When baggage handlers at a New York airport discovered the smashed, empty kennel of Barbara Listenik's mixed-breed dog, they had no idea what they'd unleashed.
Her wounded hound, Boris, escaped his crushed confines, fleeing the cargo area on Christmas Eve two years ago. Frostbitten and dehydrated, he was recovered a month and a half later roaming the streets of Queens.
But Boris's unhappy adventure became a rallying cry for the hundreds - if not thousands - of animal-transport mishaps, and the poster child for legislation currently being debated in Congress.
The Safe Air Travel for Animals Act imposes a list of preventative and punitive steps for air carriers. Its purpose is pushing the industry to more safely transport the half-million critters that fly each year.
"We aren't talking about providing more leg room for animals," says Wayne Pacelle of the Humane Society of the United States. "We are talking about keeping these animals alive." Animal advocates say as many as 5,000 animals are lost, hurt, or killed each year by the airlines.
The airline industry says 99 percent of animals enjoy smooth sailing. The 1 percent in question, it adds, includes animals that never made it aboard an aircraft for a variety of reasons. They include missed flights, inadequate kennels, or improper veterinarian certification.
"It doesn't mean that all of them were hurt or died," says Diana Cronan of the Air Transport Association of America, which represents US commercial carriers.
Nevertheless, there's enough concern about animals' well being that the "pets on planes" amendment has been attached to the Federal Aviation Administration authorization bill still in committee.
It doubles to $5,000 the fine the US Department of Agriculture can assess when an airline hurts, loses, or kills an animal in transport. It also allows pet owners to sue for up to $2,500 per animal and recover veterinary expenses. "Right now, a golden retriever has the same value as a piece of ... luggage," Mr. Pacelle says of the $1,250 limit on damaged luggage.
It also requires that airlines file detailed incident reports. But the amendment's most controversial provision mandates retrofitting an airplane's cargo area to provide temperature and ventilation control.
Many problems are linked to temperature extremes - triple digits on sweltering tarmacs and single digits at high altitude - sometimes in the same trip. Pets also suffer from limited oxygen in the cargo hold.

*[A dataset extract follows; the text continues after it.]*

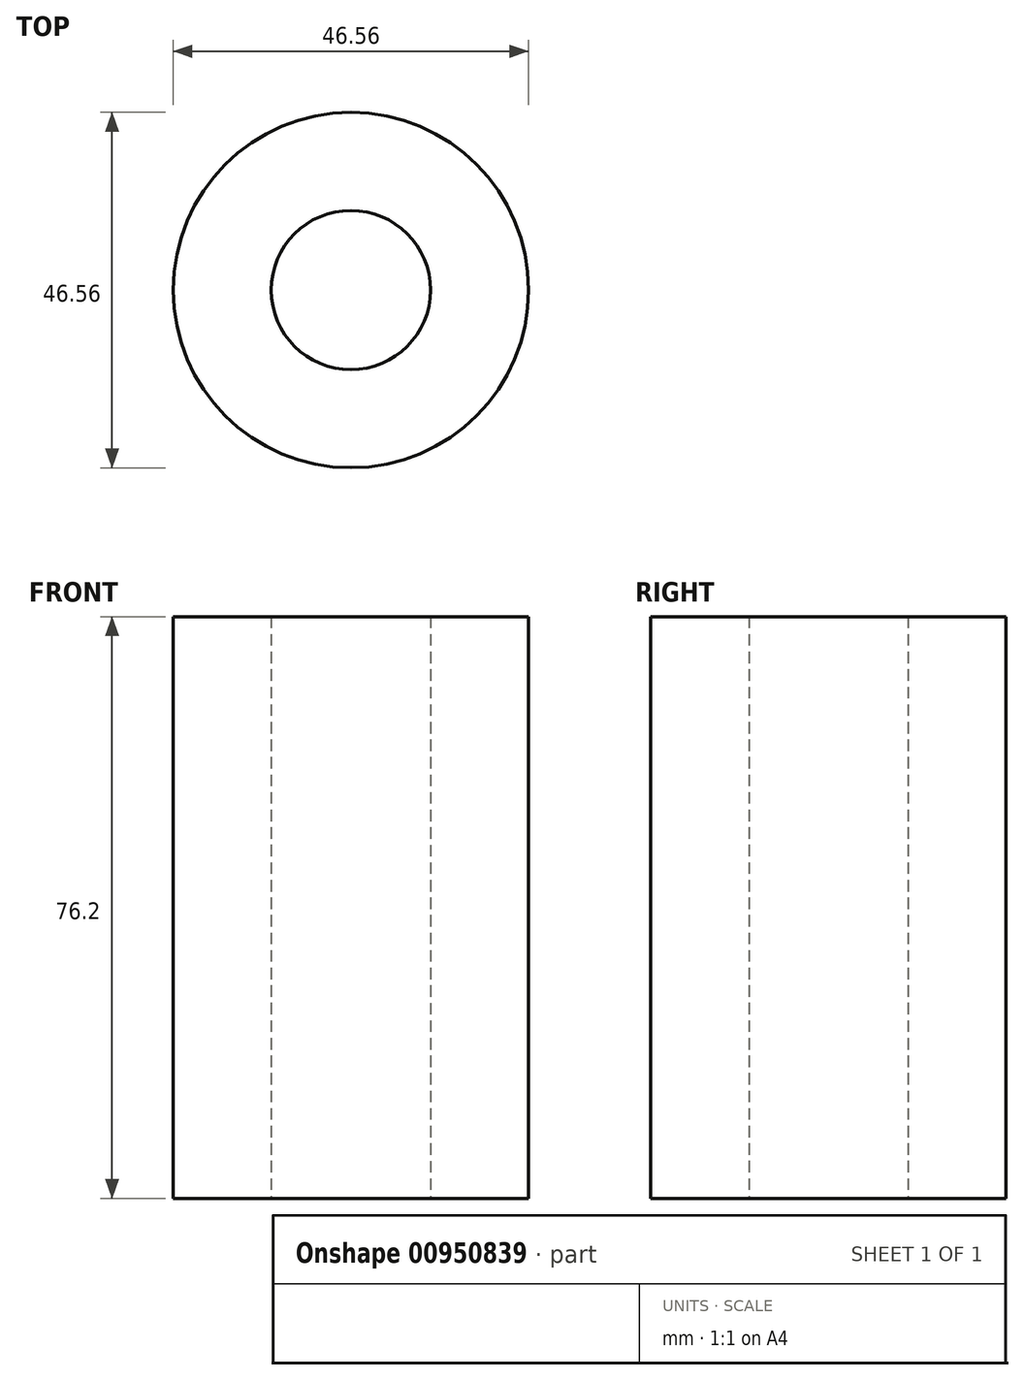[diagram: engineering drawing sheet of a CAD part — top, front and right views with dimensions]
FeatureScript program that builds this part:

No one can say definitely how much it would cost to retrofit a plane. Animal advocates say the work can be done at the same time as a fire-detection and prevention retrofit currently under way on many passenger jets in the US.
"If you are talking about up to a million dollars per plane to retrofit, airlines will be forced to not carry pets as a result," says Stephanie Ortel of the American Kennel Club, which opposes the legislation.
But proponents say the market would prevail. In a country with 69 million pet-inhabited homes, airlines would find a way to profit from people traveling with pets, says Sen. Frank Lautenberg (D) of New Jersey, author of the amendment.
Americans spend more than $31 billion each year on their cats, dogs, and other critters, according to a survey last year by the American Veterinary Medical Association. If some airlines refused to carry pets, Senator Lautenberg says, others would seize the market opportunity. He also compares the economic argument with the antismoking law he helped write in the 1980s. "At first, the industry said no one would fly ... if [passengers] couldn't smoke."
Educating pet owners
Some industry watchers predict that the law would, at minimum, tighten the available flights on which pets could be transported. But pet-free airlines are not out of the question.
"Carrying an animal is an enormous pain for an airline," says Perry Flint of Air Transport World. "The trend already is not to carry animals. They don't do it well and they admit they don't do it well."
But when it comes to the safety of animal transport, experts say, equally important is educating baggage handlers and people who board their pets.